Может, причиной тому было темное, низкое декабрьское небо, которое цеплялось за горные вершины, а может, короткий день, у которого едва хватало сил дотянуть до полудня, после чего он бесконечно долго угасал в робких объятиях сумерек, — так или иначе, фон Кинаста не оставляли сомнения. Сумеет ли он справиться с такой массой народа? Удастся ли провести штурм? Способны ли эти вялые, ленивые оборванцы вдруг превратиться в рыцарей?
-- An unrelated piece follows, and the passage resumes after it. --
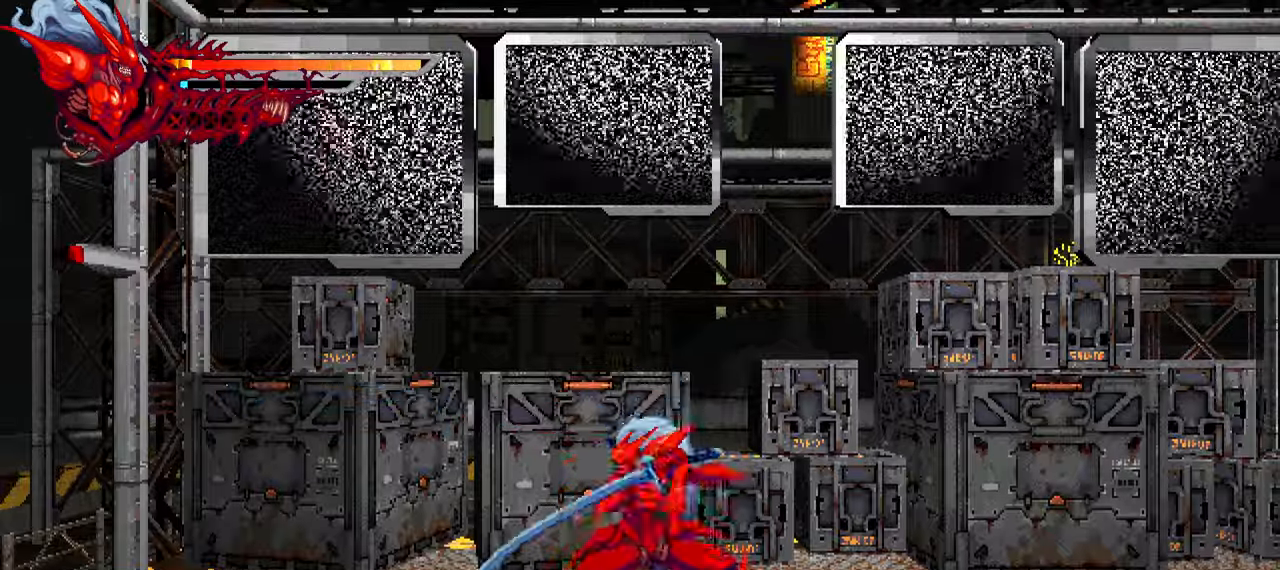
{"buttons": ["SELECT"], "left_stick": "center", "right_stick": "center", "events": [[150, "SELECT", "down"]]}
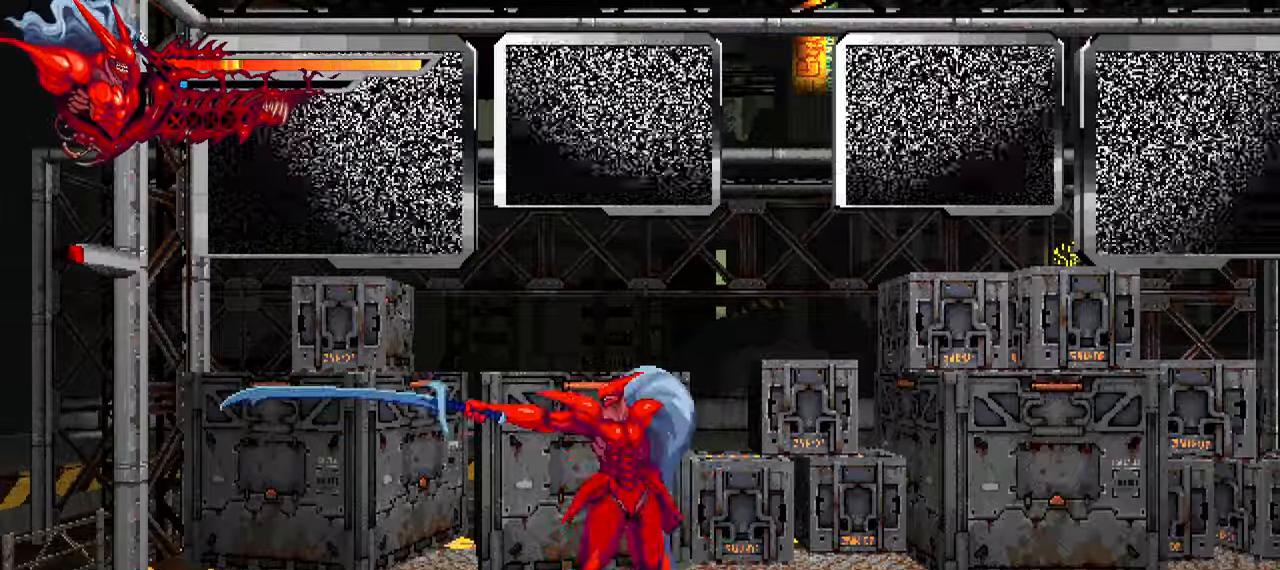
{"buttons": [], "left_stick": "center", "right_stick": "center", "events": [[150, "SELECT", "up"]]}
А оркестр уже репетировал торжественные марши, уже резали быков и баранов, вымораживались заячьи тушки, выщипанные птичьи перья застилали полы в кухне. Но и что с того? Крестьяне двигались неуклюже, то и дело падали, барахтались в грязи, не желали бежать, оставались безучастны, только и ждали, когда их отпустят домой. С какой злостью он думал о них, в какой гнев его повергало это человеческое безмозглое стадо! Неужели возможно, что когда-то люди были другие, коль скоро они отправлялись в дальние походы к Гробу Господню, коль скоро в душах у них было нечто большее, нежели желание нажраться и совокупиться в своих затхлых низких жилищах? Он собирал их возле конюшен и говорил с ними, как с детьми, а они переминались с ноги на ногу, тоскливо поглядывали на свои виднеющиеся вдали дома, хмыкали. Он рассказывал им как мог просто о благородных душевных порывах, которые повелели самому цвету христианских рыцарей, а также людям низших сословий, женщинам и детям отправиться в неведомое, преодолевая моря и сушу, чтобы с Божьей помощью вырвать из рук неверных священный город. Образно описывал им тяготы похода, суровый пейзаж, дикость пустыни, коварство языческих народов. Рассказывал о нестерпимой жаре и красной пыли, проникающей в каждую складочку тела. И о жажде, о голоде, о чудесах, которые случались чаще, чем нынче, — ибо мы живем в бесплодное, бесцветное время, а наша вера подобна заплесневелому хлебу. Он втолковывал им так доходчиво, как только умел, что у них появилась возможность исполнить мистерию обретения вечной тайны — и это подобно тому, как каждое богослужение является соучастием в таинстве Воскресения. А значит, коли они разыграют сцену взятия Иерусалима, это будет все равно, как если бы они в самом деле с честью его взяли, как если бы присутствовали там, как если бы родились не сейчас, когда мир катится к гибели и ничего интересного уже не произойдет, а много раньше, когда свет был богат чудесами и присутствие Бога ощущалось в каждом событии, ежедневно, ежечасно. Они же, ко всему глухие, на следующую репетицию приходили еще более апатичными, еще более ленивыми, и потому он вынужден был повышать на них голос, а морозный воздух нес его злость над толпой, эхом отражаясь от темной стены елей. Ему легче было бы заставить неподвижные деревья ринуться в бой.